The XX Factor

Can Affirmative Consent Standards Fix the Problem of Alcohol and Rape?

“No means no” is OK, but “yes means yes” is a much clearer standard.

Photo by STR/AFP/Getty Images

James Taranto, notorious anti-feminist troll, recently published a column in the Wall Street Journal rehashing the unevidenced claim that most rape cases are a matter of drunk women regretting their sexual choices. (In the mythology of misogynists, women often prefer to spend months and years reliving a bad night of sex, especially if they can involve juries and the police.) I blew the piece off when it first came out, since Taranto’s schtick of painting women as so irrational and hateful that they don’t even seem human gets old fast. But unfortunately the conservative media is transfixed and thinks Taranto really has an excellent gotcha with the claim that “when two drunken college students ‘collide,’ the male one is almost always presumed to be at fault.” 

Scott Greenfield at the blog Simple Justice thinks Taranto has a compelling argument. He argues, without a single supporting quote from a feminist, that feminists believe “consensual sex can occur, but is subject to post-coital regret. If the woman decides afterward that it wasn’t a great idea, then what would have appeared to be consensual sex at the time becomes rape after the fact.” (He also suggests that many feminists believe all sex is rape, thus demonstrating a distinct lack of any real understanding of feminism at all.)

Greenfield doesn’t bother to offer any examples of consensual, if drunken, sex that resulted in imprisonment or other penalties for the guy. His evidence is mainly a quote from the blog FIRE that uses a truncated quote from the Stanford policy on sexual assault: “Stanford policy states that sexual assault occurs ‘when a person is incapable of giving consent. A person is legally incapable of giving consent … if intoxicated by drugs and/or alcohol.’ In other words, any sexual activity while intoxicated to any degree constitutes sexual assault.” But is that really true? Reading the policy in full makes it clear that the policy is more comprehensive: Intoxication is just one of the many factors taken into consideration when evaluating a victim’s claim of nonconsent:

Sexual assault is the commission of an unwanted sexual act, whether by an acquaintance or by a stranger, that occurs without indication of consent of both individuals, or that occurs under threat or coercion. Sexual assault can occur either forcibly and/or against a person’s will, or when a person is incapable of giving consent. A person is legally incapable of giving consent if under age 18 years; if intoxicated by drugs and/or alcohol; if developmentally disabled; or if temporarily or permanently mentally or physically unable to do so.

Considering that the policy explicitly states that the sex in question is unwanted, the paranoia that wanted sex is going to be redefined as rape after the fact because a woman drank alcohol seems unjustified. (After all, the accused can argue the sex was wanted and can bring evidence to support that contention.) Indeed, one reason this paranoia is so infuriating is that rapists tend to target drunk women specifically because they know that people who are too drunk to remember what’s going on make really bad witnesses in court. We don’t have an epidemic of women exploiting men’s drunkenness to get them thrown into jail, but we do have an epidemic of rapists exploiting women’s drunkenness to get away with their crimes.

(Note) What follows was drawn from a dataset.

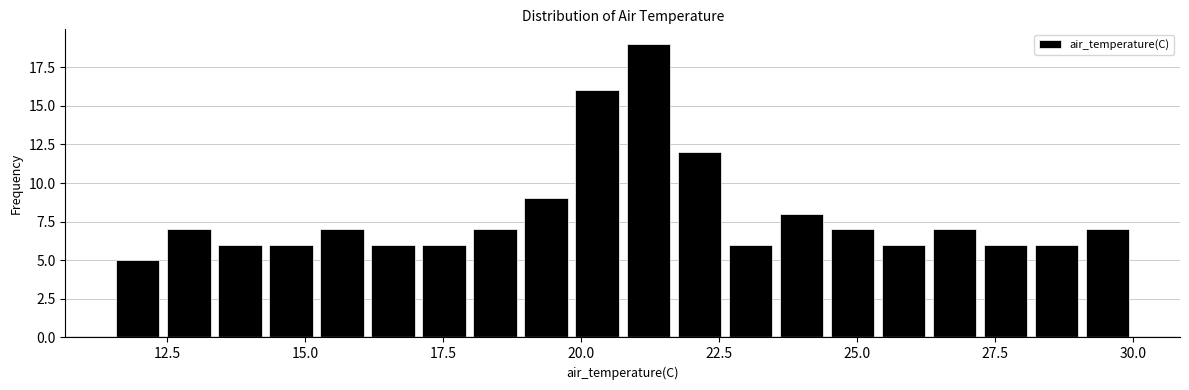

Around what value on the x-axis is the tallest bar? Give the approximate position of its centre, as read against the axis.

21.0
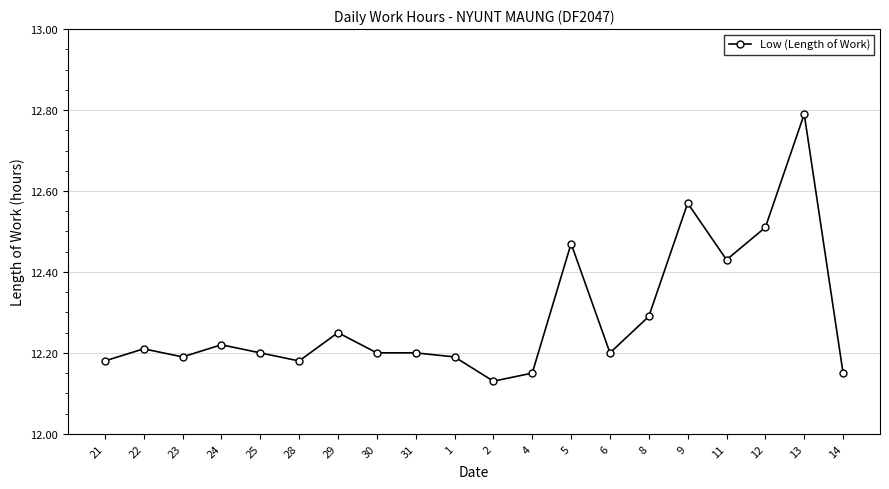

How many values are between 12 and 13?

20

This is all why it’s doubly important, then, to support the push for states and universities and other institutions to create an affirmative consent standard, where both parties should display a “demonstrated intent to have sex” in order for it to be considered consent. Looking for a woman who said “yes” (or any variation of it, which can be expressed in a variety of ways, both verbal and nonverbal) instead of focusing on whether she said no in exactly the right words will help put the role alcohol plays into focus. It will clear up some of the murky gray areas, such as cases where a woman is too drunk to be articulate in her refusals but not so drunk that she passes out. It will also offer a degree of protection for scared men, because a somewhat intoxicated woman who explicitly asks for sex will have a hard time convincing the courts she hasn’t “demonstrated intent” to bone. It’s an easy way to get more guilty men convicted while offering protection for innocent men.